If you hadnt said you were rooing too, I dont think Id know.. HA H A!
was there a siren or did you start it all?


----------



## Marty333 (Dec 5, 2010)

We started it


----------



## DeanS (Dec 5, 2010)

Aaaaaaaaahhhhhhhhhh...the memories. Takes me back to the 70s and 80s and 90s...when I would get my wolves all stirred up...and I would get calls from my friends 2 mles away!


----------



## jensgotfaith (Dec 5, 2010)

That was too cute!


----------



## ChiKat (Dec 5, 2010)

Hahaha awww that is so adorable 
My Chi mix makes some of *the* weirdest sounds I have ever heard...I'll have to post some videos of him "talking"


----------



## Kristina (Dec 5, 2010)

They sound like coyotes, lol. Too cute


----------



## Isa (Dec 5, 2010)

lol very cute


----------



## Becki (Dec 5, 2010)

I love it when the dogs next door do this! It makes me laugh every time.


----------



## Marty333 (Dec 5, 2010)

I love my dogs they are cute 

Here is another picture its off topic but I didnt feel like making a thread 






You likey??? I love editing pictures


----------



## terryo (Dec 5, 2010)

I likey!....a lot! You should definitely be pursuing photography.


----------



## Angi (Dec 5, 2010)

My husband likes to get my Rat Terrier doing that. He alway sits up though. I drives my crazy. He has no interest in my torts but he loves dogs.

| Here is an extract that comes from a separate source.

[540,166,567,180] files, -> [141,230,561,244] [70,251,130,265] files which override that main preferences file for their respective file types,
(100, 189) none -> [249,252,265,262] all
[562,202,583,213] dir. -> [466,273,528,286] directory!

Kristina~I get to hear coyotes all the time. I love it. It bugs my husband because he wakes up easy. Sometimes it sound like the are in my bake yard, even though they are not. I do see them on the other side of my chain link fence at night sometimes. Their eyes glow and my Rat Terrier will run back and forth by the fence. I know they want to eat him.


----------



## Laura (Dec 5, 2010)

i hope you chain link is at least 6 feet tall.. they do and Will eat your little dog.. as much as i love wildlife... it also creeps me out when they invade and dont respect! they dont know better..


----------



## Floof (Dec 5, 2010)

Lol!! We have four dogs in the house right now, and it's always fun to get them all "rooing" at the same time. Of course, with two of them being "little" dogs, it's absolutely deafening when they all get going. They're so loud and squeaky!


----------



## laura808 (Dec 5, 2010)

Katerina.. did you get a frog? its super cute though! ahahahah I hear that all the time because there are 3 great danes, 2 mastiffs, 2 rottweilers, 2 pit bulls and a lot of little guys on my street.


----------



## Marty333 (Dec 6, 2010)

No I caught the frog in my backroom


----------



## abra (Dec 8, 2010)

I wish I lived in the country so I could hear Coyotes  All I hear are stray cats in heat's mating calls haha funniest thing ever  And I love that pictureee, I edit pictures all the time on photoshop I freakin love it Martyyyyy


----------